Table of Contents
Economics Research International
Volume 2011, Article ID 652983, 7 pages
Research Article

Bank Lending, Inflation, and China's Stock Market (2004–2010)

1Robert Day School of Economics & Finance, Claremont McKenna College, 500 E. Ninth Street, Claremont, CA 91711, USA
2Economics Department, University of Wisconsin-Whitewater, WI 53190, USA

Received 22 August 2011; Accepted 31 August 2011

Academic Editor: James R. Barth

Copyright © 2011 Richard C. K. Burdekin and Ran Tao. This is an open access article distributed under the Creative Commons Attribution License, which permits unrestricted use, distribution, and reproduction in any medium, provided the original work is properly cited.
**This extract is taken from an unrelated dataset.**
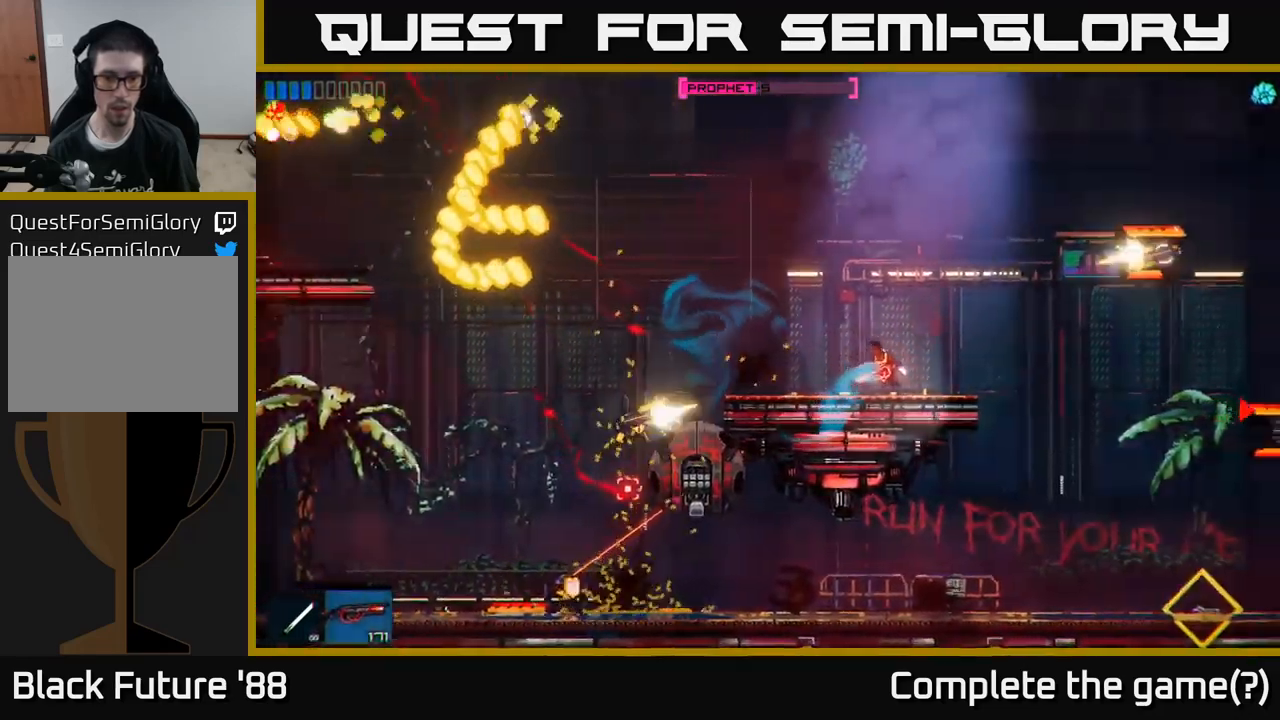
{"buttons": ["A"], "left_stick": "left", "right_stick": "down-left", "events": [[33, "R2", "up"], [83, "left_stick", "left"], [183, "right_stick", "down-left"], [500, "A", "down"]]}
The 2009 surge in bank lending in China was accompanied by allegations of substantial funds being funneled into the nation's stock and property markets. This paper uses 2004–2010 People's Bank survey data to examine the possible linkages between banking activity and the stock market as well as the associated inflation risks. In general, stock market strength in China seems to be accompanied by rising inflationary concerns, increased bank lending activity, and reduced banker confidence that stable conditions will be maintained. This suggests that the Shanghai market could serve as a useful indicator variable for Chinese monetary policy.